How do I follow my waste-free lifestyle while travelling?
A lightweight travel kit with all your essentials in it can contribute greatly if you are following a zero-waste lifestyle. “I always carry a little cloth snack bag with my almonds and nuts so I don’t need to buy a packet of chips or something at the airport, and I can just use my own snacks.” Sahar continues. “I also make sure I have my own water bottle, my coffee mug, my cutlery — all of which is pretty lightweight”.
While travelling, look for farmers' markets to shop from so that you can make the best out of the local produce available. “I also carry my own headphones to try and avoid using the plastic ones that are wrapped and need to be washed and cleaned in order to be given to someone else to use” says Sahar.
Is following a zero waste beauty routine this easy as well?
“My routine is pretty no-fuss. It is very minimal.” Sahar revealed. She starts her morning with her compostable bamboo toothbrush and organic toothpaste which contains three ingredients — coconut oil which massages the gum, baking soda which is a natural disinfectant and organic peppermint essential oil which keeps you fresh.
“I have an olive oil soap bar which I use for my body. I like switching soaps according to the season like using an orange cinnamon flavour during Christmas.” Sahar continues “And if I don’t have time after yoga or a run, I use my Desert Dry shampoo which is made out of cocoa powder and cornstarch. After my shower, I moisturise my body again with coconut oil and my make-up remover is also coconut oil. So that’s basically it.”
What about my menstrual waste?
Those pads and tampons lying in your drawer take about 200 years to start decomposing. The plastic ends up going into the soil, leaching toxic chemicals and contaminating the ground water, oceans and rivers. Moreover, do you like the idea of the local municipal cleaner sorting through your menstrual waste? What are our options, you ask? Enter menstrual cups.
- Menstrual cups are made with medicinal grade silicon which is much better than putting plastic inside your body.
- They do not leak chemicals inside your body. Dioxin is a by-product of the bleaching process in the manufacturing of tampons and the synthetic fiber rayon can leave residue in the vaginal wall.
- They do not alter the natural pH level of your vagina. Unlike tampons, menstrual cups do not absorb the natural and necessary vaginal secretions therefore safeguarding the natural chemistry of your vagina.
- Menstrual cups are great for the environment.They save sanitary pads, tampons, plastic sachets and applicators from turning up in dustbins, landfills, seas and rivers.
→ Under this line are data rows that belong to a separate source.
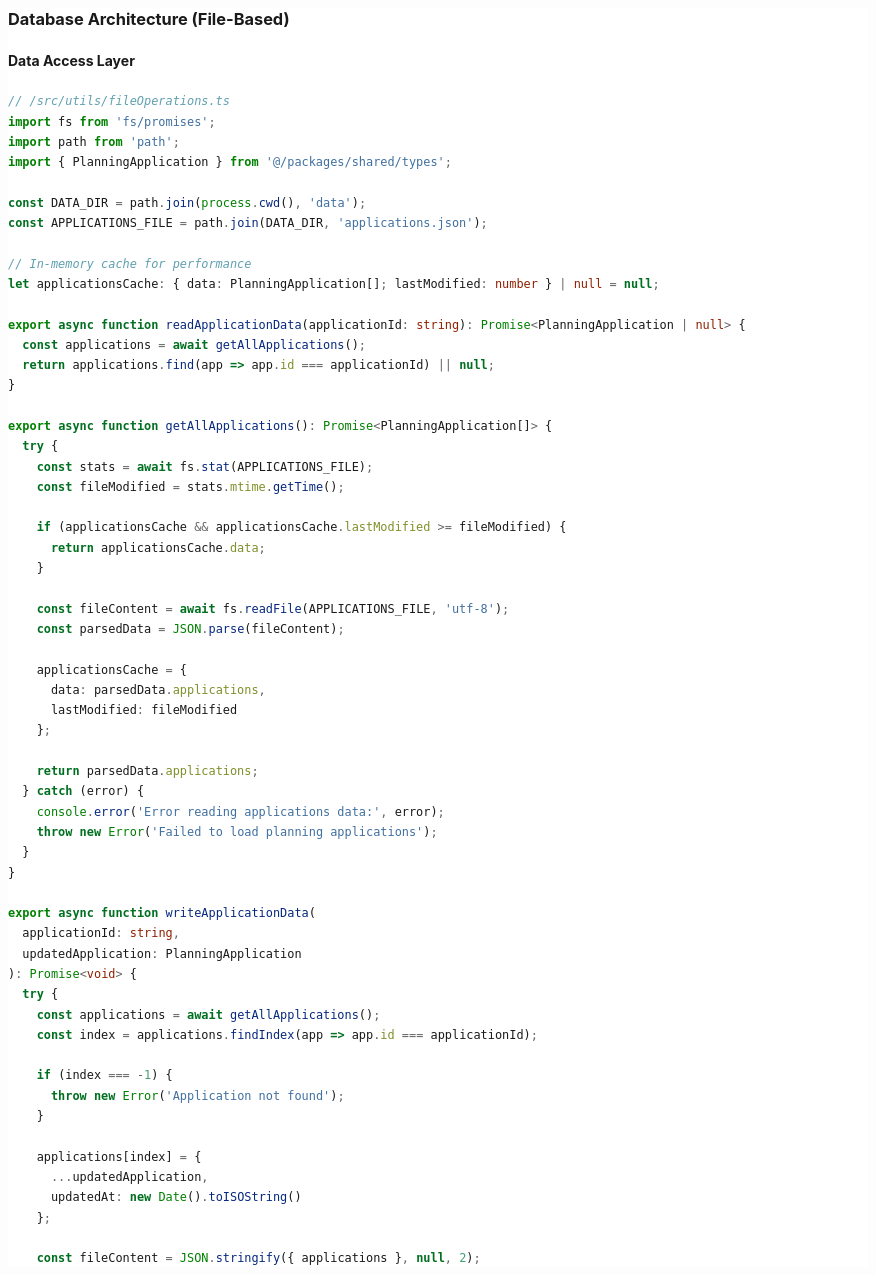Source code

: ### Database Architecture (File-Based)

#### Data Access Layer
```typescript
// /src/utils/fileOperations.ts
import fs from 'fs/promises';
import path from 'path';
import { PlanningApplication } from '@/packages/shared/types';

const DATA_DIR = path.join(process.cwd(), 'data');
const APPLICATIONS_FILE = path.join(DATA_DIR, 'applications.json');

// In-memory cache for performance
let applicationsCache: { data: PlanningApplication[]; lastModified: number } | null = null;

export async function readApplicationData(applicationId: string): Promise<PlanningApplication | null> {
  const applications = await getAllApplications();
  return applications.find(app => app.id === applicationId) || null;
}

export async function getAllApplications(): Promise<PlanningApplication[]> {
  try {
    const stats = await fs.stat(APPLICATIONS_FILE);
    const fileModified = stats.mtime.getTime();
    
    if (applicationsCache && applicationsCache.lastModified >= fileModified) {
      return applicationsCache.data;
    }
    
    const fileContent = await fs.readFile(APPLICATIONS_FILE, 'utf-8');
    const parsedData = JSON.parse(fileContent);
    
    applicationsCache = {
      data: parsedData.applications,
      lastModified: fileModified
    };
    
    return parsedData.applications;
  } catch (error) {
    console.error('Error reading applications data:', error);
    throw new Error('Failed to load planning applications');
  }
}

export async function writeApplicationData(
  applicationId: string, 
  updatedApplication: PlanningApplication
): Promise<void> {
  try {
    const applications = await getAllApplications();
    const index = applications.findIndex(app => app.id === applicationId);
    
    if (index === -1) {
      throw new Error('Application not found');
    }
    
    applications[index] = {
      ...updatedApplication,
      updatedAt: new Date().toISOString()
    };
    
    const fileContent = JSON.stringify({ applications }, null, 2);
```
- They are so economical. A one-time investment of Rs. 700 helps you have waste-free periods for about ten to fifteen years.
Can I dispose my electronic waste in a more mindful manner?
Giving your waste to social enterprises that have directed their efforts towards proper disposal of electronic waste is an important step to take while leading a zero-waste lifestyle. Giving it to the right source can make the entire difference preventing it from going to the landfills where toxic chemicals seep into the soil. Giving it to an e-waste collector is the best thing to do.